Introduction To Haskell
Basics
Moving On
Examples
Challenges
Introduction To Haskell
Haskell Challenges
Introduction
This page has a selection of tasks that you could complete with Haskell. This is a selection of some of the simpler tasks that I worked on when learning Haskell and they are drawn from lots of sources.
Challenges
- Write a factorial function.
- Write a function to return the sum of the squares from 1 to n.
- Write functions for the nPr and nCr formulas.
- Write a function to determine if a number is prime. Use trial division.

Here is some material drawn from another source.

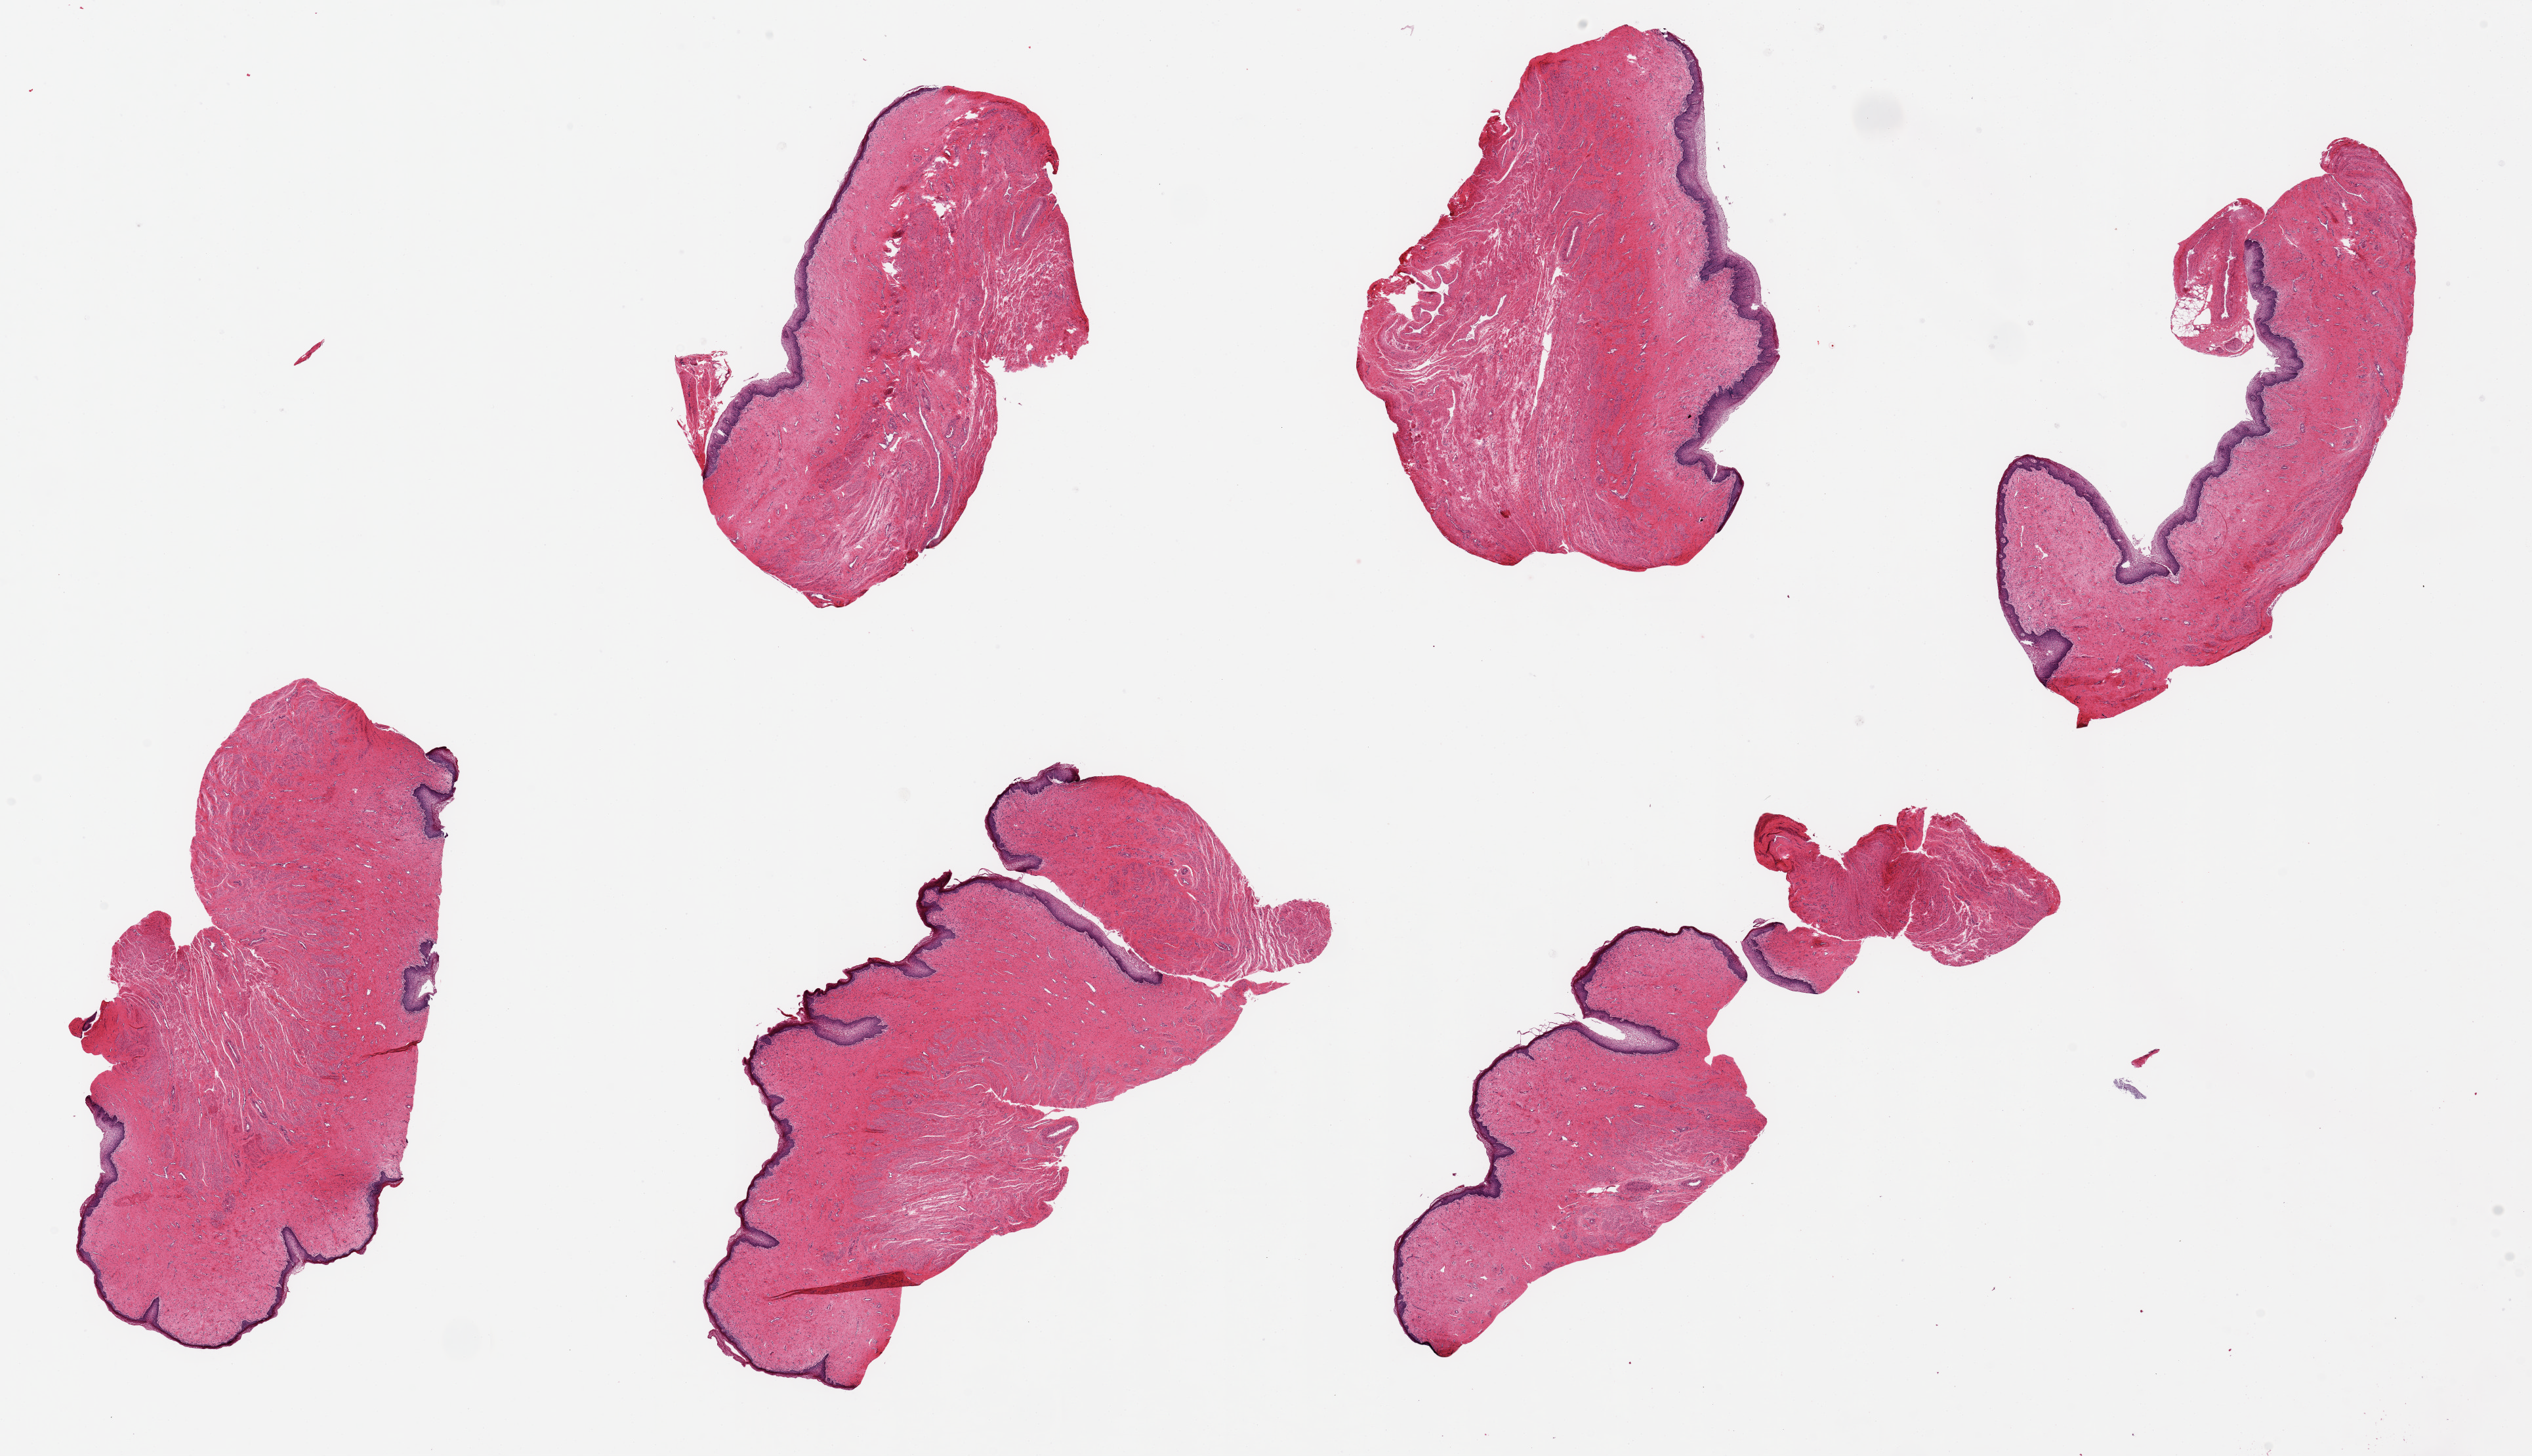
Haematoxylin and eosin whole-slide image, brightfield — whole scanned area (about 30.5 x 17.5 mm, from a 20x scan) shown as a low-resolution overview; PAXgene-fixed, paraffin-embedded tissue; section of vagina (target tissue); donor tissue sample. Female donor.
Review note (as recorded): 6 pieces up to 8x4 mm; well preserved mucosa on all pieces.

- Determine whether a list is a palindrome. A palindromic list would be the same when reversed.
- Write a function to determine if a number is a square number.
- List the 5 digit numbers which are palindromic. There are several different ways to do this. Copy the toDigits function used in some of the examples. Remember that 5 digit numbers are in a predcitable numeric range and so don't need to be tested for by counting digits. Try this one using the filter function and then rerwrite it using a list comprehension.
- Write a function to solve quadratic equations. The function should determine whether or not the equation has real roots.
- Write functions to calculate the areas of shapes like triangles and quadrilaterals.
- Write a function to duplicate all of the elements in a list.
- Modify your duplicating function so that it can replicate items in a list a given number of times.
- Remove or drop every nth element from a list.
- Write a function to split a list into a list of a two lists at a given point.
- Remove the nth element from a list. Return a tuple consisting of the removed item and the list that remains.
- Write a function that takes a list and returns the unique elements in that list.
- Write a program that makes an infinite list of abundant numbers. Abundant numbers are smaller than the sum of their proper divisors.
- Write a program that makes an infinite list of deficient numbers. Deficient numbers are larger than the sum of their proper divisors.
- Two integers a and b are said to be amicable numbers if the sum of the proper divisors of a is equal to b and the sum of the proper divisors of b is equal to a. Write a program to produce an infinite list of amicable numbers.
- An evil number is a non-negative integer that has an even number of 1s when represented in binary. An odious number has an odd number of 1s in its binary representation. Write two independently defined functions to produce infinite lists of evil and odious numbers.
- Pronic numbers are integers which are the product of two consecutive integers. Write a function to produce an infinite list of pronic numbers.
- Harshad numbers are integers which are divisible by the sum of their digits when written in a particular base. Write code to produce an infinite list of base 10 Harshad numbers.
- Semi-perfect numbers are integers which are equal to the sum of all or some of its proper divisors. Have a look at the example with practical numbers for a way into this problem. Write code to produce an infinite list of semi-perfect numbers.
- Write a function that converts an integer from base 10 to any number base from 2 to 10.
- Determine all three-digit numbers N having the property that N is divisible by 11, and N/11 is equal to the sum of the squares of the digits of N. This was the first of three challenges in the 1960 International Mathematical Olympiad.
- Look up the various methods for determining the week day for a given date. You should be able to find several methods. Convert as many as you can into Haskell functions.
- Write a function that accepts a string and returns that string with the word 'banana' inserted between all of the words of the given string.
- Write a function to convert an integer into words. Choose the range of numbers you are prepared to work with.